2 Hamilton additionally argues that section 1170.18’s requirement that resentenced
defendants serve one year of supervised parole irrespective of custody credits violates the
“double jeopardy” and “ex post facto” clauses of the United States and California
Constitutions. Hamilton acknowledges he did not raise these constitutional claims in the
trial court, but contends we may consider the arguments for the first time on appeal
because they involve “pure questions of law.” Even if we were to assume Hamilton has
not forfeited these arguments (see generally In re Jermaine B. (1999) 69 Cal.App.4th
634, 645 [“the California Supreme Court has consistently applied waiver or forfeiture
rules in the context of fundamental constitutional rights”]), we would find no merit in
them. Under Proposition 47’s resentencing provision, Hamilton’s sentence for
possession of a controlled substance was reduced from 25 years to life in prison to 364
days in county jail, with credit for time served, and one year of supervised parole. We
fail to see how this sentence reduction could be construed as a violation of Hamilton’s
double jeopardy rights (see generally People v.
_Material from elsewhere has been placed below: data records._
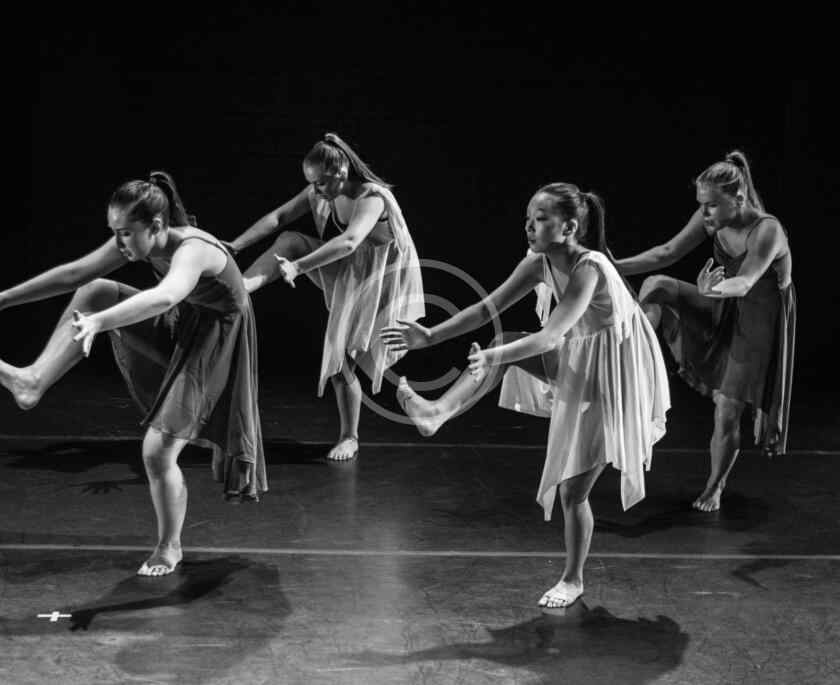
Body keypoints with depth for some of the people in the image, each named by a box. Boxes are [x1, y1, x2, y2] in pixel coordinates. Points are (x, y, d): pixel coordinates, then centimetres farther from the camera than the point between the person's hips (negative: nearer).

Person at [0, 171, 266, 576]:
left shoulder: (192, 250, -33)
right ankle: (34, 382, -14)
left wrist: (99, 321, -68)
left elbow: (164, 297, -55)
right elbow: (74, 273, -7)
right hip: (178, 330, 7)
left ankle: (169, 548, 13)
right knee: (93, 292, -10)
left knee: (158, 453, -11)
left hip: (212, 348, -7)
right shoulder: (140, 240, -10)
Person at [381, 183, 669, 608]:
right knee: (504, 344, -13)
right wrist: (430, 337, -16)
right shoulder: (539, 263, -7)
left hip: (612, 378, -7)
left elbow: (551, 336, -39)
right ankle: (439, 413, -16)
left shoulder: (589, 268, -30)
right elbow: (488, 308, -8)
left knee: (573, 492, 0)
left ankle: (573, 580, 20)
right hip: (574, 364, 7)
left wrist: (492, 358, -49)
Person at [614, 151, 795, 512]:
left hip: (757, 322, -5)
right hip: (722, 310, 6)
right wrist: (617, 267, -21)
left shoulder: (767, 231, -30)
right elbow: (669, 252, -10)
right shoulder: (712, 218, -12)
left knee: (727, 412, 0)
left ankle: (714, 486, 25)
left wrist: (712, 290, -64)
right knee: (656, 286, -20)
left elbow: (745, 283, -44)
Craig (1998) 66 Cal.App.4th 1444, 1448
[double jeopardy clause not violated where “aggregate sentence” imposed “after
successful appeal of a conviction . . . was reduced”]), or otherwise made the punishment
for his offense “more burdensome” than it was when he committed the offense. (See
Collins v. Youngblood (1990) 497 U.S. 37, 42 [“‘any statute which . . . makes more
burdensome the punishment for a crime, after its commission, . . . is prohibited as ex post
facto’”].)
Judge of the Los Angeles Superior Court, assigned by the Chief Justice pursuant to
article VI, section 6 of the California Constitution.